# WRITTEN TASK:
Put every line of the listing below into a Markdown table with two columns, Row and Line, where Row gives the line's number in sequence. Leave out any blank lines.

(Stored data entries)
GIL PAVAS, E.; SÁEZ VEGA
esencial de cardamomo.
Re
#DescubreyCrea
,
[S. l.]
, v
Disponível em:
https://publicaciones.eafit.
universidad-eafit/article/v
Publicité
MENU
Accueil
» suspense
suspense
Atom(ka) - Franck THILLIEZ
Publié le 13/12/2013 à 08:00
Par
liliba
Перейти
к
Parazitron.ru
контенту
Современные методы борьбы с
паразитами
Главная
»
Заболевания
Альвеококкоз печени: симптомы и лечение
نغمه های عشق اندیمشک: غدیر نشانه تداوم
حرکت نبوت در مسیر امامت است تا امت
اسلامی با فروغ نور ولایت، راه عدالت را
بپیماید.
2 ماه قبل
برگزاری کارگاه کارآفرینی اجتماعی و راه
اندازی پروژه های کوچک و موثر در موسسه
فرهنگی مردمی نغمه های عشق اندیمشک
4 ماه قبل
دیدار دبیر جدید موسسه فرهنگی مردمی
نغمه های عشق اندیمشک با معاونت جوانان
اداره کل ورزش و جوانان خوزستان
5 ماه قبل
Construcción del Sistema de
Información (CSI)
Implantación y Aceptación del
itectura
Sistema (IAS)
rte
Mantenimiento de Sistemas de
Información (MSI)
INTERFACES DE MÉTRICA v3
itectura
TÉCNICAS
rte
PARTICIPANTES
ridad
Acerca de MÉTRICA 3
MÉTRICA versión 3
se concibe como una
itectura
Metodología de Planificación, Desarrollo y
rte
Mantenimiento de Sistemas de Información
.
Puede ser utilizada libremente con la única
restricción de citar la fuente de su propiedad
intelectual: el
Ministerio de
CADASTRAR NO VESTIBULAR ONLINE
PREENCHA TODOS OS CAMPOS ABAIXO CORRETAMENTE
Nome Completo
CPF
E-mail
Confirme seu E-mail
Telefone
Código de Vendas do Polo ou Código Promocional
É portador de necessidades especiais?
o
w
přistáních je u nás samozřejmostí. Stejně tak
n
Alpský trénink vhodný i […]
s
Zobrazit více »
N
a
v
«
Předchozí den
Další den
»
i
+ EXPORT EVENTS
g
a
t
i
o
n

# REPLY:
| Row | Line |
|---|---|
| 1 | GIL PAVAS, E.; SÁEZ VEGA |
| 2 | esencial de cardamomo. |
| 3 | Re |
| 4 | #DescubreyCrea |
| 5 | , |
| 6 | [S. l.] |
| 7 | , v |
| 8 | Disponível em: |
| 9 | https://publicaciones.eafit. |
| 10 | universidad-eafit/article/v |
| 11 | Publicité |
| 12 | MENU |
| 13 | Accueil |
| 14 | » suspense |
| 15 | suspense |
| 16 | Atom(ka) - Franck THILLIEZ |
| 17 | Publié le 13/12/2013 à 08:00 |
| 18 | Par |
| 19 | liliba |
| 20 | Перейти |
| 21 | к |
| 22 | Parazitron.ru |
| 23 | контенту |
| 24 | Современные методы борьбы с |
| 25 | паразитами |
| 26 | Главная |
| 27 | » |
| 28 | Заболевания |
| 29 | Альвеококкоз печени: симптомы и лечение |
| 30 | نغمه های عشق اندیمشک: غدیر نشانه تداوم |
| 31 | حرکت نبوت در مسیر امامت است تا امت |
| 32 | اسلامی با فروغ نور ولایت، راه عدالت را |
| 33 | بپیماید. |
| 34 | 2 ماه قبل |
| 35 | برگزاری کارگاه کارآفرینی اجتماعی و راه |
| 36 | اندازی پروژه های کوچک و موثر در موسسه |
| 37 | فرهنگی مردمی نغمه های عشق اندیمشک |
| 38 | 4 ماه قبل |
| 39 | دیدار دبیر جدید موسسه فرهنگی مردمی |
| 40 | نغمه های عشق اندیمشک با معاونت جوانان |
| 41 | اداره کل ورزش و جوانان خوزستان |
| 42 | 5 ماه قبل |
| 43 | Construcción del Sistema de |
| 44 | Información (CSI) |
| 45 | Implantación y Aceptación del |
| 46 | itectura |
| 47 | Sistema (IAS) |
| 48 | rte |
| 49 | Mantenimiento de Sistemas de |
| 50 | Información (MSI) |
| 51 | INTERFACES DE MÉTRICA v3 |
| 52 | itectura |
| 53 | TÉCNICAS |
| 54 | rte |
| 55 | PARTICIPANTES |
| 56 | ridad |
| 57 | Acerca de MÉTRICA 3 |
| 58 | MÉTRICA versión 3 |
| 59 | se concibe como una |
| 60 | itectura |
| 61 | Metodología de Planificación, Desarrollo y |
| 62 | rte |
| 63 | Mantenimiento de Sistemas de Información |
| 64 | . |
| 65 | Puede ser utilizada libremente con la única |
| 66 | restricción de citar la fuente de su propiedad |
| 67 | intelectual: el |
| 68 | Ministerio de |
| 69 | CADASTRAR NO VESTIBULAR ONLINE |
| 70 | PREENCHA TODOS OS CAMPOS ABAIXO CORRETAMENTE |
| 71 | Nome Completo |
| 72 | CPF |
| 73 | E-mail |
| 74 | Confirme seu E-mail |
| 75 | Telefone |
| 76 | Código de Vendas do Polo ou Código Promocional |
| 77 | É portador de necessidades especiais? |
| 78 | o |
| 79 | w |
| 80 | přistáních je u nás samozřejmostí. Stejně tak |
| 81 | n |
| 82 | Alpský trénink vhodný i […] |
| 83 | s |
| 84 | Zobrazit více » |
| 85 | N |
| 86 | a |
| 87 | v |
| 88 | « |
| 89 | Předchozí den |
| 90 | Další den |
| 91 | » |
| 92 | i |
| 93 | + EXPORT EVENTS |
| 94 | g |
| 95 | a |
| 96 | t |
| 97 | i |
| 98 | o |
| 99 | n |